‘Trouw betekent voor iedereen wat anders,’ zei meneer De Roos. ‘Wat betekent het voor jullie?’
‘Dat we elke week hier komen,’ zeiden wij, en dat we altijd eerst naar huis gaan na schooltijd.’
Hij zei: ‘Behalve dan op vrijdag, want dan gaan jullie eerst bij mij.’
We lachten: ‘Dat is toch elke week.’
We kregen een suikerklontje.
Hij zei: 'Angèle had een hekel aan trouwe mensen. Ze wilde altijd iets anders. Ze snakte naar opwinding. ‘Laat die hondse trouw toch varen, Otto!’, riep ze vaak. ‘Ontwaak. Ik kwijn hier nog weg!’
Ik heb nooit begrepen wat haar precies dwars zat. Maar ik kon haar wel goed tergen. ‘Angèle,’ zei ik dan, ‘liefje, je weet dat ik er nooit op uit ben om iemand te veroveren - dat was precies wat haar zo woedend maakte - net zo min als het bij mijn karakter past om me te laten veroveren. Het interesseert me geen zier. In mijn ogen horen mensen op een andere manier met elkaar om te gaan. Sterven voor een vrouw is wel het laatste waarover ik fantaseer.’
Daarop vertrok ze meestal met slaande trom. Daar lag ik niet wakker van. Ik wist dat ze terug zou komen. Zo was het al geweest vanaf de eerste minuut dat we elkaar kenden: zij sloeg de trom en ik hees het vaandel.’
‘Dus u had wel eens ruzie,’ besloten wij voorzichtig.
‘Nou en of,’ zei meneer De Roos, ‘dan was het huis te klein.’
‘Nu nog, als u met haar praat?’
‘Nee, alleen als ik over haar vertel kom ik weer op dreef. Maar op alle andere momenten is Angèle een immens groot en liefdevol oor geworden, drijvend in een zee van tijd. Ik tetter in haar oor, ik fluister, ik blaas, ik fluit, en in sommige dromen zie ik me rennen over de randen van haar oorschelp, cirkelen rond dat zwarte gat waar al mijn geluid in verdwijnt. Het is de kunst om niet te vallen, om op de been te blijven.’

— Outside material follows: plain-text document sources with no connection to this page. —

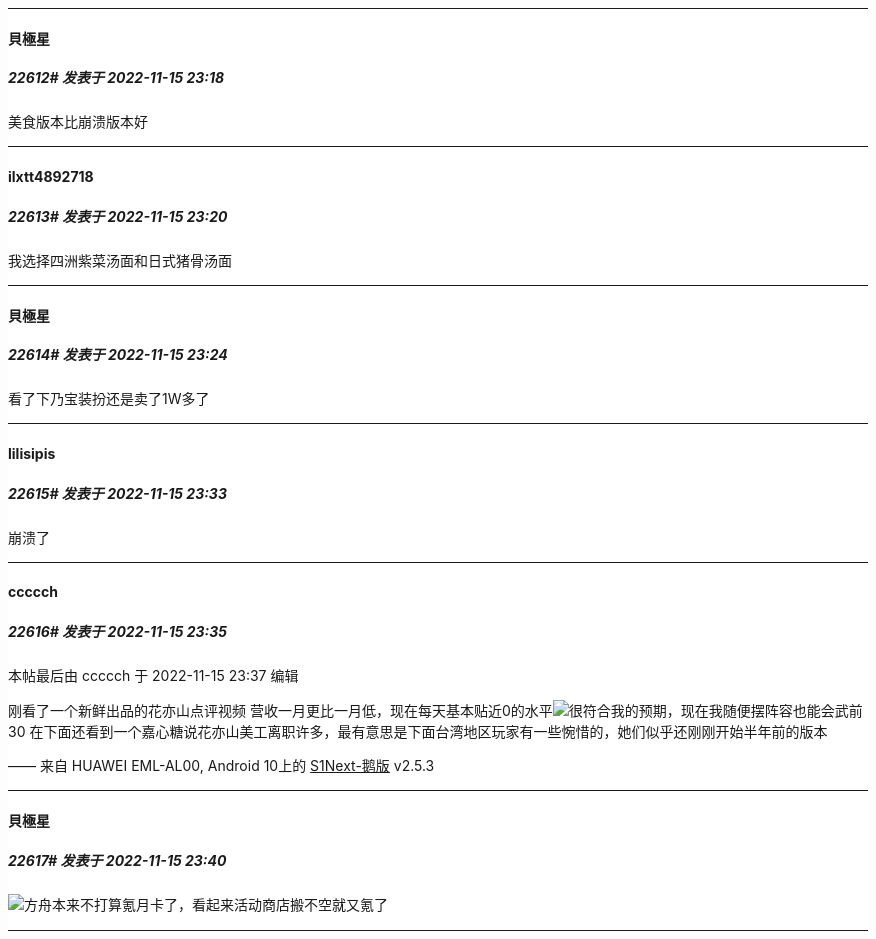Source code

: 
*****

####  貝極星  
##### 22612#       发表于 2022-11-15 23:18

美食版本比崩溃版本好

*****

####  ilxtt4892718  
##### 22613#       发表于 2022-11-15 23:20

我选择四洲紫菜汤面和日式猪骨汤面



*****

####  貝極星  
##### 22614#       发表于 2022-11-15 23:24

看了下乃宝装扮还是卖了1W多了



*****

####  lilisipis  
##### 22615#       发表于 2022-11-15 23:33

崩溃了

*****

####  ccccch  
##### 22616#       发表于 2022-11-15 23:35

 本帖最后由 ccccch 于 2022-11-15 23:37 编辑 

刚看了一个新鲜出品的花亦山点评视频
营收一月更比一月低，现在每天基本贴近0的水平<img src="https://static.saraba1st.com/image/smiley/face2017/067.png" referrerpolicy="no-referrer">很符合我的预期，现在我随便摆阵容也能会武前30
在下面还看到一个嘉心糖说花亦山美工离职许多，最有意思是下面台湾地区玩家有一些惋惜的，她们似乎还刚刚开始半年前的版本

—— 来自 HUAWEI EML-AL00, Android 10上的 [S1Next-鹅版](https://github.com/ykrank/S1-Next/releases) v2.5.3



*****

####  貝極星  
##### 22617#       发表于 2022-11-15 23:40

<img src="https://static.saraba1st.com/image/smiley/face2017/125.png" referrerpolicy="no-referrer">方舟本来不打算氪月卡了，看起来活动商店搬不空就又氪了



*****
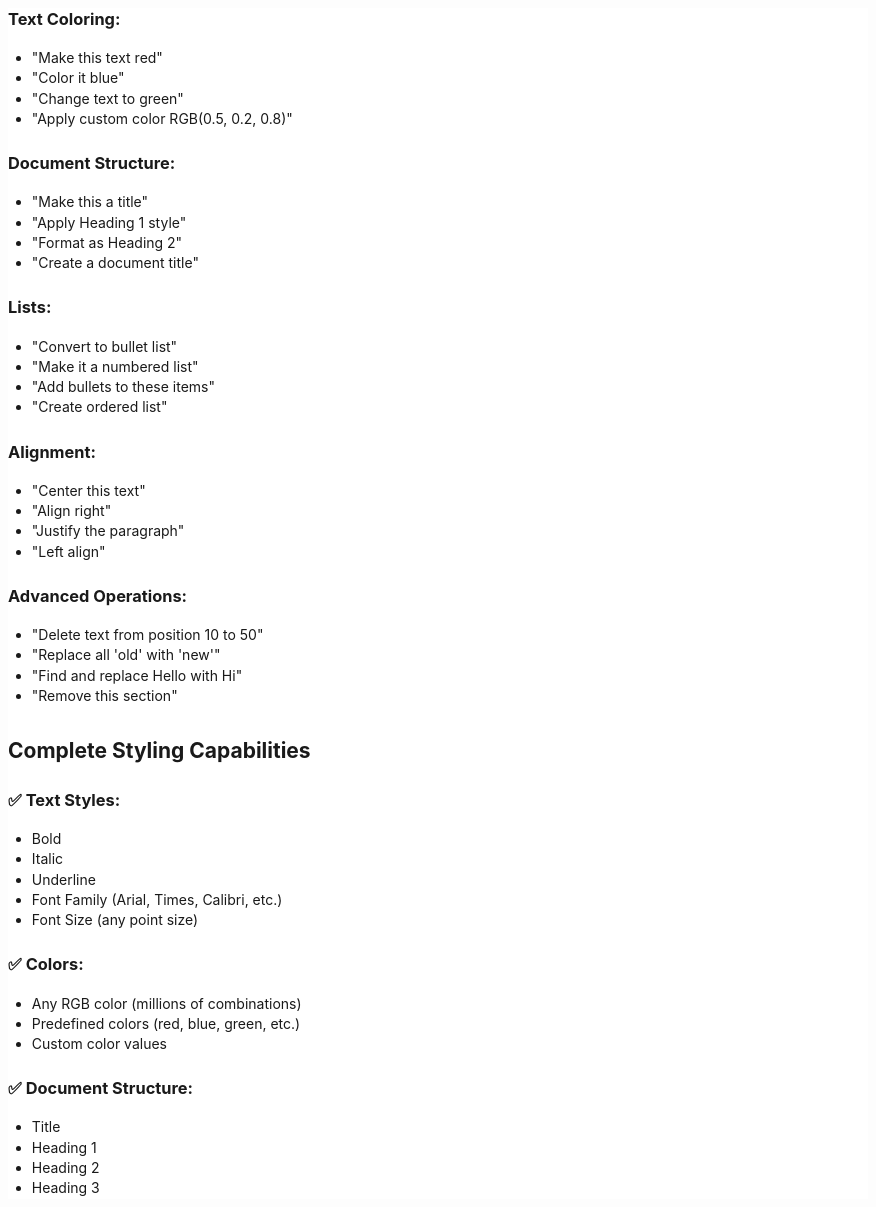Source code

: ### Text Coloring:
- "Make this text red"
- "Color it blue"
- "Change text to green"
- "Apply custom color RGB(0.5, 0.2, 0.8)"

### Document Structure:
- "Make this a title"
- "Apply Heading 1 style"
- "Format as Heading 2"
- "Create a document title"

### Lists:
- "Convert to bullet list"
- "Make it a numbered list"
- "Add bullets to these items"
- "Create ordered list"

### Alignment:
- "Center this text"
- "Align right"
- "Justify the paragraph"
- "Left align"

### Advanced Operations:
- "Delete text from position 10 to 50"
- "Replace all 'old' with 'new'"
- "Find and replace Hello with Hi"
- "Remove this section"

## Complete Styling Capabilities

### ✅ Text Styles:
- Bold
- Italic
- Underline
- Font Family (Arial, Times, Calibri, etc.)
- Font Size (any point size)

### ✅ Colors:
- Any RGB color (millions of combinations)
- Predefined colors (red, blue, green, etc.)
- Custom color values

### ✅ Document Structure:
- Title
- Heading 1
- Heading 2
- Heading 3
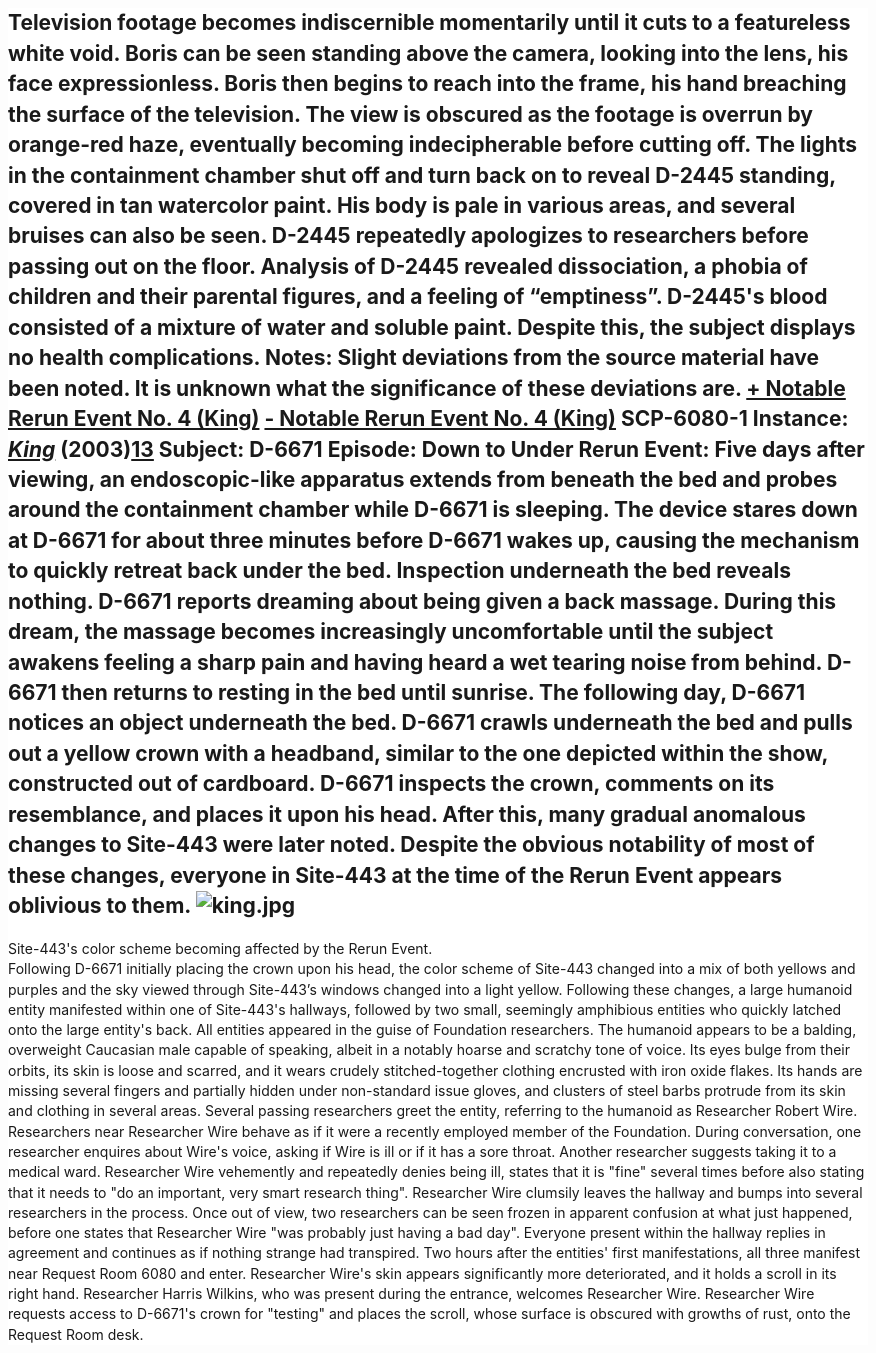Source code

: Television footage becomes indiscernible momentarily until it cuts to a featureless white void. Boris can be seen standing above the camera, looking into the lens, his face expressionless. Boris then begins to reach into the frame, his hand breaching the surface of the television. The view is obscured as the footage is overrun by orange-red haze, eventually becoming indecipherable before cutting off.
The lights in the containment chamber shut off and turn back on to reveal D-2445 standing, covered in tan watercolor paint. His body is pale in various areas, and several bruises can also be seen. D-2445 repeatedly apologizes to researchers before passing out on the floor.
Analysis of D-2445 revealed dissociation, a phobia of children and their parental figures, and a feeling of “emptiness”. D-2445's blood consisted of a mixture of water and soluble paint. Despite this, the subject displays no health complications.
**Notes:** Slight deviations from the source material have been noted. It is unknown what the significance of these deviations are.
[\+ Notable Rerun Event No. 4 (King)](javascript:;)
[\- Notable Rerun Event No. 4 (King)](javascript:;)
**SCP-6080-1 Instance:** _[King](https://en.wikipedia.org/wiki/King_\(2003_TV_series\))_ (2003)[13](javascript:;)
**Subject:** D-6671
**Episode:** Down to Under
**Rerun Event:** Five days after viewing, an endoscopic-like apparatus extends from beneath the bed and probes around the containment chamber while D-6671 is sleeping. The device stares down at D-6671 for about three minutes before D-6671 wakes up, causing the mechanism to quickly retreat back under the bed. Inspection underneath the bed reveals nothing.
D-6671 reports dreaming about being given a back massage. During this dream, the massage becomes increasingly uncomfortable until the subject awakens feeling a sharp pain and having heard a wet tearing noise from behind. D-6671 then returns to resting in the bed until sunrise.
The following day, D-6671 notices an object underneath the bed. D-6671 crawls underneath the bed and pulls out a yellow crown with a headband, similar to the one depicted within the show, constructed out of cardboard. D-6671 inspects the crown, comments on its resemblance, and places it upon his head. After this, many gradual anomalous changes to Site-443 were later noted. Despite the obvious notability of most of these changes, everyone in Site-443 at the time of the Rerun Event appears oblivious to them.
![king.jpg](https://scp-wiki.wdfiles.com/local--files/scp-6080/king.jpg)  
---  
Site-443's color scheme becoming affected by the Rerun Event.  
Following D-6671 initially placing the crown upon his head, the color scheme of Site-443 changed into a mix of both yellows and purples and the sky viewed through Site-443’s windows changed into a light yellow. Following these changes, a large humanoid entity manifested within one of Site-443's hallways, followed by two small, seemingly amphibious entities who quickly latched onto the large entity's back. All entities appeared in the guise of Foundation researchers.
The humanoid appears to be a balding, overweight Caucasian male capable of speaking, albeit in a notably hoarse and scratchy tone of voice. Its eyes bulge from their orbits, its skin is loose and scarred, and it wears crudely stitched-together clothing encrusted with iron oxide flakes. Its hands are missing several fingers and partially hidden under non-standard issue gloves, and clusters of steel barbs protrude from its skin and clothing in several areas.
Several passing researchers greet the entity, referring to the humanoid as Researcher Robert Wire. Researchers near Researcher Wire behave as if it were a recently employed member of the Foundation.
During conversation, one researcher enquires about Wire's voice, asking if Wire is ill or if it has a sore throat. Another researcher suggests taking it to a medical ward. Researcher Wire vehemently and repeatedly denies being ill, states that it is "fine" several times before also stating that it needs to "do an important, very smart research thing". Researcher Wire clumsily leaves the hallway and bumps into several researchers in the process. Once out of view, two researchers can be seen frozen in apparent confusion at what just happened, before one states that Researcher Wire "was probably just having a bad day". Everyone present within the hallway replies in agreement and continues as if nothing strange had transpired.
Two hours after the entities' first manifestations, all three manifest near Request Room 6080 and enter. Researcher Wire's skin appears significantly more deteriorated, and it holds a scroll in its right hand. Researcher Harris Wilkins, who was present during the entrance, welcomes Researcher Wire. Researcher Wire requests access to D-6671's crown for "testing" and places the scroll, whose surface is obscured with growths of rust, onto the Request Room desk.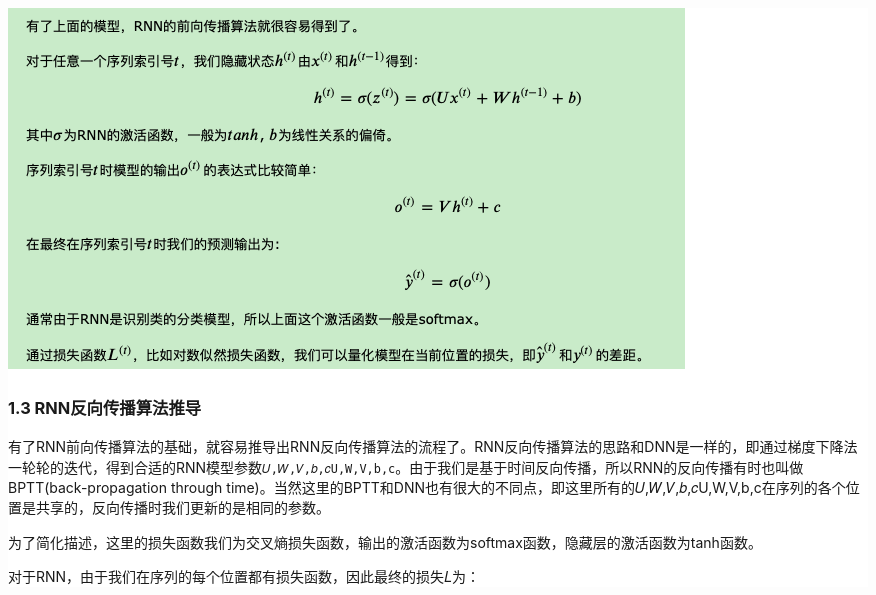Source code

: ![](imgs/3.png)

### 1.3 RNN反向传播算法推导

有了RNN前向传播算法的基础，就容易推导出RNN反向传播算法的流程了。RNN反向传播算法的思路和DNN是一样的，即通过梯度下降法一轮轮的迭代，得到合适的RNN模型参数`𝑈,𝑊,𝑉,𝑏,𝑐U,W,V,b,c`。由于我们是基于时间反向传播，所以RNN的反向传播有时也叫做BPTT(back-propagation through time)。当然这里的BPTT和DNN也有很大的不同点，即这里所有的𝑈,𝑊,𝑉,𝑏,𝑐U,W,V,b,c在序列的各个位置是共享的，反向传播时我们更新的是相同的参数。

为了简化描述，这里的损失函数我们为交叉熵损失函数，输出的激活函数为softmax函数，隐藏层的激活函数为tanh函数。

对于RNN，由于我们在序列的每个位置都有损失函数，因此最终的损失𝐿为：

Wij vroegen of hij wel eens gevallen was.
Hij zei: ‘Nee, als dat dreigt te gebeuren wordt ik weer wakker.’
‘In de Rembrandtstraat!’
Hij lachte. ‘De Roos. Rembrandtstraat 12!’
Twee weken geleden, op een vrijdag, zat meneer De Roos niet op zijn stoel voor het raam. Verbaasd bleven we staan. We liepen over het gras naar zijn raam. In de kamer zag alles eruit als anders.
Hij is naar de wc, zeiden we. Hij poetst zijn tanden. Hij maakt zijn bed op. Hij zit op de rand van zijn bed en schuift nieuwe zegels in zijn album. Hij knipt zijn nagels in de badkamer. Hij doet een middagdutje. Hij is een dagje uit. Hij is naar een begrafenis.
We wisten het niet. Wat we wel wisten was dat hij geen van deze dingen ooit eerder overdag had gedaan. Wij hadden er nooit iets van gezien.
We belden aan bij Wiersma op nummer 10. Na een tijdje deed een oud vrouwtje de deur open. Ze had een stok in haar hand, waarop bovenaan een zilverkleurig plaatje zat dat ze tegen haar oor hield.
‘Wabblief?’ riep ze. ‘Geen heitjes, vandaag!’
We vroegen of ze wist waar meneer De Roos was. Ze keek ons vorsend aan. ‘Uw buurman,’ drongen we aan. We wezen naar zijn deur. Ze keek naar onze vingers en schudde haar hoofd. ‘Geen rozen, vandaag!’
De volgende dagen bleef alles hetzelfde. Van meneer De Roos was geen spoor te bekennen. Elke dag keken we naar binnen, we drukten ons voorhoofd tegen de ruit. Alles zag er nog precies hetzelfde uit. We zagen de foto van Angèle boven de tafel hangen. Nu pas viel ons op dat er in de kamer geen foto van meneer De Roos hing. Gelukkig niet. Wel stonden de twee leunstoelen in de hoeken van de kamer met de voorkanten naar elkaar gericht, alsof ze klaar stonden om met elkaar aan de praat te gaan.
De week erop waren alle spullen van meneer De Roos weggehaald. Alleen de vloerbedekking en de vitrage waren er nog. In de hoek van de vensterbank lagen twee suikerklontjes. De twee leunstoelen stonden op straat. Die van meneer De Roos sleepten we mee naar huis.